• [ABOUT THIS EXERCISE]
What I need is an exact repeat of the lines from the one with "61: (449, 495, 1.40)" through the end of the listing below. Leave out every picture.

::::

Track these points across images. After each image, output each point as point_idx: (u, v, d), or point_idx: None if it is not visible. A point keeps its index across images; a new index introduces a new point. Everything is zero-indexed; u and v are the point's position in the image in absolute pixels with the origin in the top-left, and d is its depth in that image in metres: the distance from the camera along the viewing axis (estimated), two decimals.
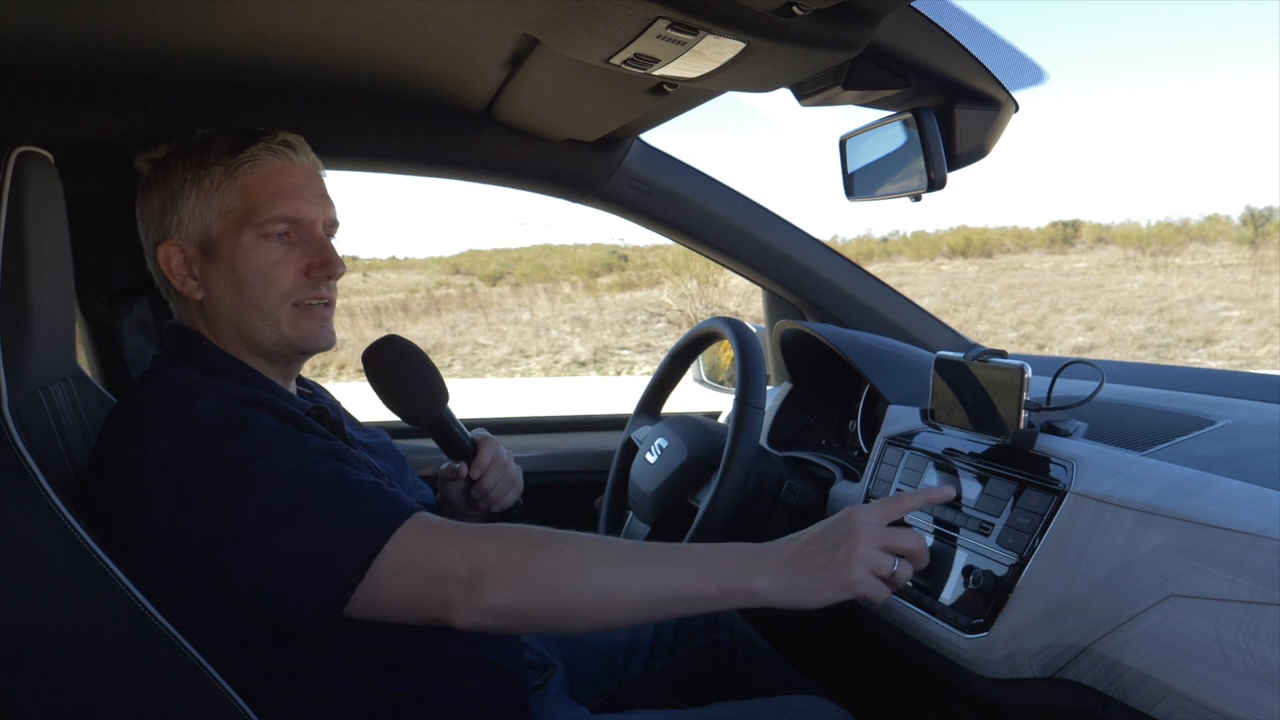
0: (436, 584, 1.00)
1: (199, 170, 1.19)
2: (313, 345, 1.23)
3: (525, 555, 1.02)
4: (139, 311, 1.85)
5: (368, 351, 1.31)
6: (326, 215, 1.23)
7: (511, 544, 1.03)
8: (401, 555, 1.00)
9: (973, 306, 15.97)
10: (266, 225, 1.17)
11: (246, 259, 1.18)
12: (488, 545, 1.02)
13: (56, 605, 1.00)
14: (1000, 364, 1.27)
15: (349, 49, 1.44)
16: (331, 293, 1.24)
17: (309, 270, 1.20)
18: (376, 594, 1.00)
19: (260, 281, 1.18)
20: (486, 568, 1.00)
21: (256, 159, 1.18)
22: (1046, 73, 1.28)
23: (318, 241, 1.21)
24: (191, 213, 1.19)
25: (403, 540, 1.01)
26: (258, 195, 1.18)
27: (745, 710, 1.37)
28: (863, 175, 1.57)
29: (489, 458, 1.35)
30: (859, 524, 1.05)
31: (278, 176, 1.19)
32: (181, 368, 1.17)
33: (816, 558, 1.03)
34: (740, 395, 1.50)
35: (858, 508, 1.08)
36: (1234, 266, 17.07)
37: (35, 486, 0.99)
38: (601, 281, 20.91)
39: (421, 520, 1.03)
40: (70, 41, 1.35)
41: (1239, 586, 0.94)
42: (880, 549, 1.04)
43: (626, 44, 1.05)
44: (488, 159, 1.87)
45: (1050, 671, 1.13)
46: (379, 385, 1.30)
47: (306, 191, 1.21)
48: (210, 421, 1.05)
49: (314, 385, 1.42)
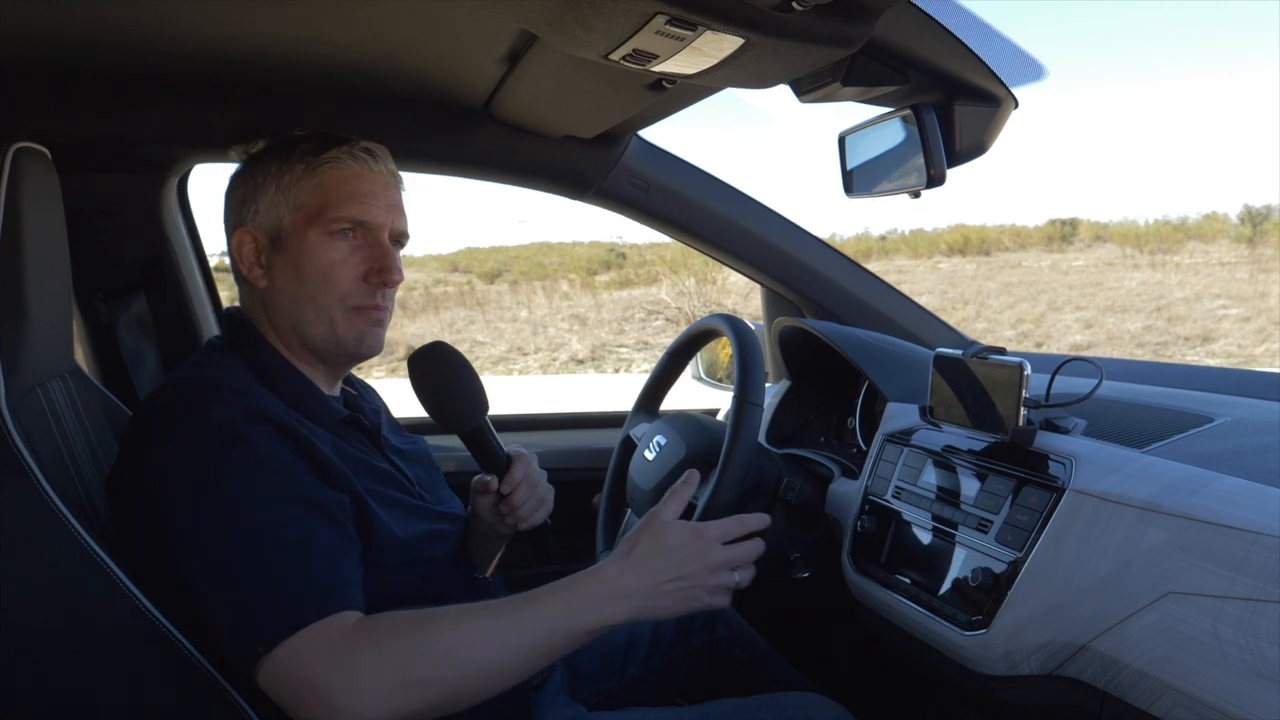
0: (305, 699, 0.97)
1: (282, 166, 1.23)
2: (361, 348, 1.25)
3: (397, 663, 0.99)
4: (136, 308, 1.85)
5: (414, 356, 1.32)
6: (395, 225, 1.26)
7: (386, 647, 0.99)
8: (292, 654, 0.98)
9: (970, 305, 15.99)
10: (334, 224, 1.21)
11: (311, 254, 1.21)
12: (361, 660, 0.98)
13: (53, 601, 1.00)
14: (999, 361, 1.27)
15: (347, 45, 1.44)
16: (387, 301, 1.26)
17: (368, 275, 1.22)
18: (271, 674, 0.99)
19: (320, 278, 1.21)
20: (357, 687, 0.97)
21: (337, 161, 1.23)
22: (1046, 69, 1.28)
23: (381, 248, 1.24)
24: (269, 204, 1.23)
25: (303, 640, 0.98)
26: (331, 195, 1.21)
27: (744, 707, 1.37)
28: (862, 172, 1.56)
29: (520, 474, 1.34)
30: (703, 546, 1.12)
31: (354, 180, 1.23)
32: (229, 356, 1.21)
33: (666, 585, 1.09)
34: (739, 392, 1.49)
35: (696, 526, 1.14)
36: (1232, 265, 17.10)
37: (32, 483, 0.99)
38: (599, 279, 20.92)
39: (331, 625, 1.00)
40: (68, 38, 1.34)
41: (1239, 584, 0.93)
42: (723, 566, 1.12)
43: (625, 40, 1.05)
44: (486, 156, 1.86)
45: (1049, 669, 1.13)
46: (421, 389, 1.31)
47: (379, 199, 1.24)
48: (219, 434, 1.06)
49: (362, 387, 1.44)
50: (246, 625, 1.00)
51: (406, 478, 1.29)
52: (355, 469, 1.17)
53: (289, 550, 1.03)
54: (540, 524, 1.38)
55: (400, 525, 1.19)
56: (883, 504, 1.46)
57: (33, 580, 1.00)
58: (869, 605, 1.47)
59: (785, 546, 1.61)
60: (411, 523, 1.22)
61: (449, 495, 1.40)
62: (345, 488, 1.13)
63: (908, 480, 1.43)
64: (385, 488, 1.22)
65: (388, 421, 1.40)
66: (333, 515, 1.09)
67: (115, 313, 1.83)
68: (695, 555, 1.11)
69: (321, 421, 1.19)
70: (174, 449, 1.06)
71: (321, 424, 1.19)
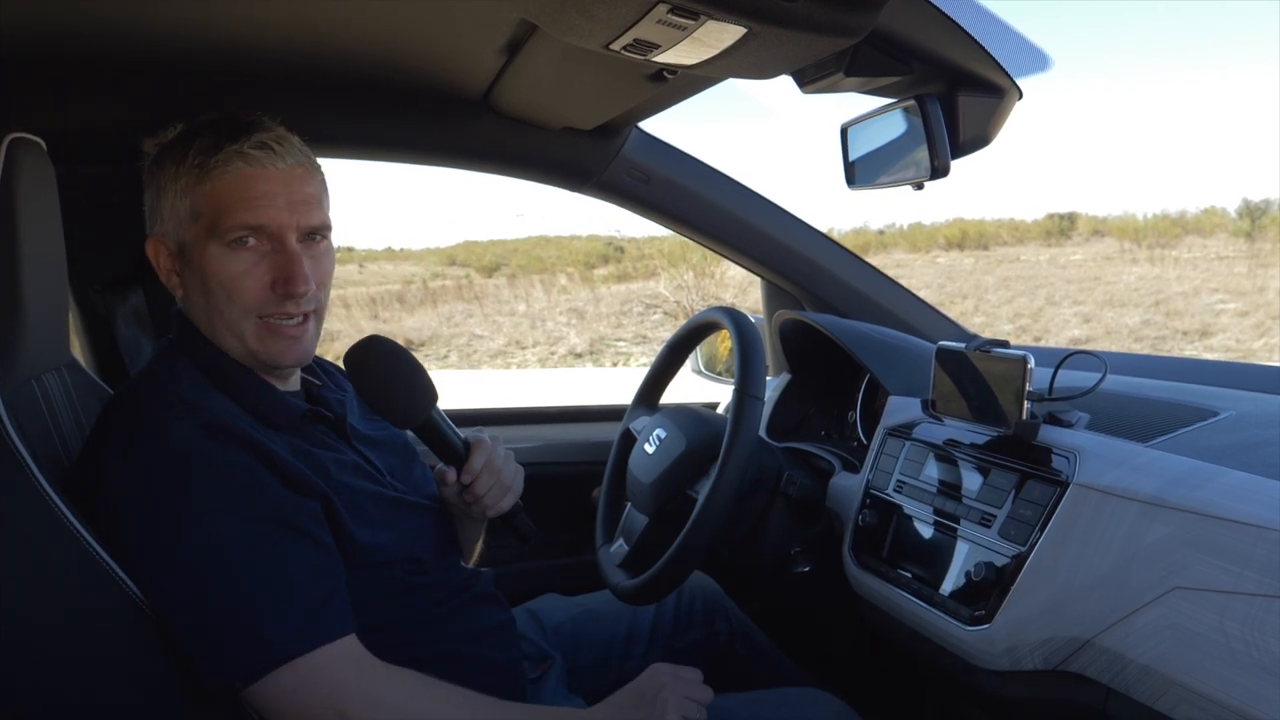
0: None
1: (177, 170, 1.14)
2: (279, 361, 1.18)
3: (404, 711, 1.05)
4: (133, 301, 1.84)
5: (349, 354, 1.26)
6: (303, 221, 1.15)
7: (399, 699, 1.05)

::::

• [EXPECTED ANSWER]
61: (449, 495, 1.40)
62: (345, 488, 1.13)
63: (908, 480, 1.43)
64: (385, 488, 1.22)
65: (388, 421, 1.40)
66: (333, 515, 1.09)
67: (115, 313, 1.83)
68: (695, 555, 1.11)
69: (321, 421, 1.19)
70: (174, 449, 1.06)
71: (321, 424, 1.19)
0: None
1: (177, 170, 1.14)
2: (279, 361, 1.18)
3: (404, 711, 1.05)
4: (133, 301, 1.84)
5: (349, 354, 1.26)
6: (303, 221, 1.15)
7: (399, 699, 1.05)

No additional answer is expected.